= Reduced gradient bubble model =

Decompression algorithm

The reduced gradient bubble model (RGBM) is an algorithm developed by Bruce Wienke for calculating decompression stops needed for a particular dive profile. It is related to the Varying Permeability Model. but is conceptually different in that it rejects the gel-bubble model of the varying permeability model.

It is used in several dive computers, particularly those made by Suunto, Aqwary, Mares, HydroSpace Engineering, and Underwater Technologies Center. It is characterised by the following assumptions: blood flow (perfusion) provides a limit for tissue gas penetration by diffusion; an exponential distribution of sizes of bubble seeds is always present, with many more small seeds than large ones; bubbles are permeable to gas transfer across surface boundaries under all pressures; the haldanean tissue compartments range in half time from 1 to 720 minutes, depending on gas mixture.

Some manufacturers such as Suunto have devised approximations of Wienke's model. Suunto uses a modified haldanean nine-compartment model with the assumption of reduced off-gassing caused by bubbles. This implementation offers both a depth ceiling and a depth floor for the decompression stops. The former maximises tissue off-gassing and the latter minimises bubble growth. The model has been correlated and validated in a number of published articles using collected dive profile data.

==Description==

The model is based on the assumption that phase separation during decompression is random, yet highly probable, in body tissue, and that a bubble will continue to grow by acquiring gas from adjacent saturated tissue, at a rate depending on the local free/dissolved concentration gradient. Gas exchange mechanisms are fairly well understood in comparison with nucleation and stabilization mechanisms, which are computationally uncertainly defined. Nevertheless there is an opinion among some decompression researchers that the existing practices and studies on bubbles and nuclei provide useful information on bubble growth and elimination processes and the time scales involved. Wienke considers that the consistency between these practices and the underlying physical principles suggest directions for decompression modelling for algorithms beyond parameter fitting and extrapolation. He considers that the RGBM implements the theoretical model in these aspects and also supports the efficacy of recently developed safe diving practice due to its dual phase mechanics.
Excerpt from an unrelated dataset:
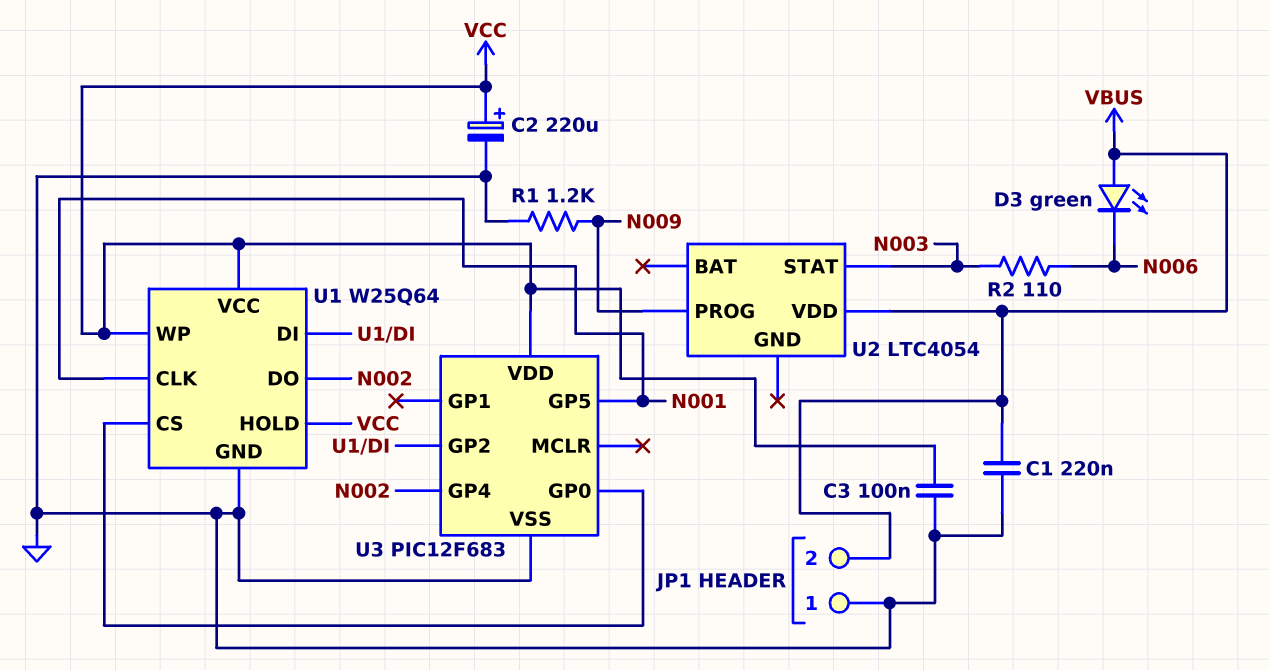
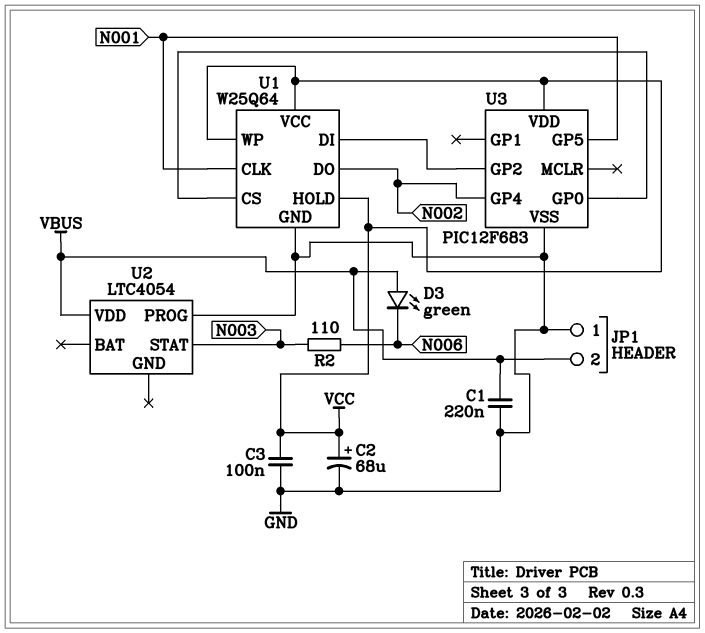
C2: 220uF (plus VCC, minus GND) -> 68uF (plus VCC, minus GND)
R1: 1.2k (GND, N009) -> none
U2 pin PROG: N009 -> GND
These include:

- reduced no-stop time limits;
- safety stops in the 10-20 fsw depth zone;
- ascent rates not exceeding 30 fsw per minute;
- restricted repetitive exposures, particularly beyond 100 fsw,
- restricted reverse profile and deep spike diving;
- restricted multi day activity;
- smooth coalescence of bounce and saturation limit points;
- consistent diving protocols for altitude;
- deep stops for decompression, extended range, and mixed gas diving with overall shorter decompression times, particularly in the shallow zone;
- use of helium rich mixtures for technical diving, with shallower isobaric switches to nitrox than suggested by Haldanian strategies;
- use of pure oxygen in the shallow zone to efficiently eliminate both dissolved and bubble phase inert gases.